> [DOCUMENT]
###

Il existe sur ces questions de petits États une littérature scientifique vivace, principalement anglophone, ancrée dans des études de cas historiques, mais surtout dans un cadre de réflexion sur la nature des relations internationales. Ces petits acteurs ont été étudiés autour de deux interrogations principales : la définition des petits États et les possibilités d’influence dont ils disposent dans le système international.
Ces questions sont abordées par le livre de Steinmetz et Wivel dans un cadre très particulier, dominé par les caractères d’une diplomatie traditionnelle mais comportant des éléments institutionnels forts : sans être une fédération, l’eu est plus qu’une simple organisation internationale.
L’entrée en matière du livre est classique des ouvrages sur ce sujet. Dans sa préface, le Luxembourgeois Mario Hirsch revient d’abord sur les pressions exercées sur le Luxembourg dans le cadre d’une campagne contre les paradis fiscaux. S’ils peuvent agir et défendre leurs intérêts dans le système international, conclut Hirsch, les petits États « n’ont aucune chance d’échapper à une pression internationale coordonnée ». Cette position difficile des petits États entre marge de manoeuvre nationale et pressions du système international ou institutionnel marque toutes les contributions du livre.

###

> [ENREGISTREMENTS]
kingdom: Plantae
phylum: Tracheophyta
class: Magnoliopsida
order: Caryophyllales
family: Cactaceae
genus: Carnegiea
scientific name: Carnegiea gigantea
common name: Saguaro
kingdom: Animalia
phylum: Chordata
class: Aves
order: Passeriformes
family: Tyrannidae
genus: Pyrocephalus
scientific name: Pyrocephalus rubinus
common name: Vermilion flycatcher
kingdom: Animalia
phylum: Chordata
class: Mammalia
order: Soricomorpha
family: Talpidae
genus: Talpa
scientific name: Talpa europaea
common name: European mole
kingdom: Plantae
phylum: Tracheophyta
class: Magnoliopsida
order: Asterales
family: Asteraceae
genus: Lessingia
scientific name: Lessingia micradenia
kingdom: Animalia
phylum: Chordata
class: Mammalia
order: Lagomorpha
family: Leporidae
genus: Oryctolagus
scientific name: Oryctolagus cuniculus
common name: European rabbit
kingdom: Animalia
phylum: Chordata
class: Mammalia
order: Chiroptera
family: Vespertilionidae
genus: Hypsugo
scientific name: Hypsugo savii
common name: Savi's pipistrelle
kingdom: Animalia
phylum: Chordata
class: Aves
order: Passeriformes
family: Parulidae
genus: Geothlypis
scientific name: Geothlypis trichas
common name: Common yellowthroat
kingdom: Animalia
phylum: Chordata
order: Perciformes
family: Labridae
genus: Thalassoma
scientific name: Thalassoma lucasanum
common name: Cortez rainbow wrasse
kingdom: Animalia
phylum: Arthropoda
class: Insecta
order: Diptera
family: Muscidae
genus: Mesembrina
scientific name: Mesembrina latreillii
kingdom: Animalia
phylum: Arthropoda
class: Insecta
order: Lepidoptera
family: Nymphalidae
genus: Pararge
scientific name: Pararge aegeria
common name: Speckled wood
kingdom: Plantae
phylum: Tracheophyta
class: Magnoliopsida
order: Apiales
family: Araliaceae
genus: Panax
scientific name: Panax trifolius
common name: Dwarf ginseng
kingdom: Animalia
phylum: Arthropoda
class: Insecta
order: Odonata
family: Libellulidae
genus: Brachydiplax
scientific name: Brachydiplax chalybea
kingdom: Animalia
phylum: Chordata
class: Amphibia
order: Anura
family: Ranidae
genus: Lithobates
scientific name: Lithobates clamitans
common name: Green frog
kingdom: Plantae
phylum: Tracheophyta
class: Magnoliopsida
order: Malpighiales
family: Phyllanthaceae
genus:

###

> [SÉRIE DE TÂCHES]
• 1. D'après le document, autour de quelles deux interrogations principales les petits États ont-ils été étudiés ?
• 2. Reprenez le passage du document qui s'ouvre sur les mots « Ces questions sont » et se clôt sur « simple organisation internationale. », en substituant « diplomatie classique » à « diplomatie traditionnelle ».

> [RÉPONSES]
• 1. La définition des petits États et les possibilités d’influence dont ils disposent dans le système international.

• 2.
Ces questions sont abordées par le livre de Steinmetz et Wivel dans un cadre très particulier, dominé par les caractères d’une diplomatie classique mais comportant des éléments institutionnels forts : sans être une fédération, l’eu est plus qu’une simple organisation internationale.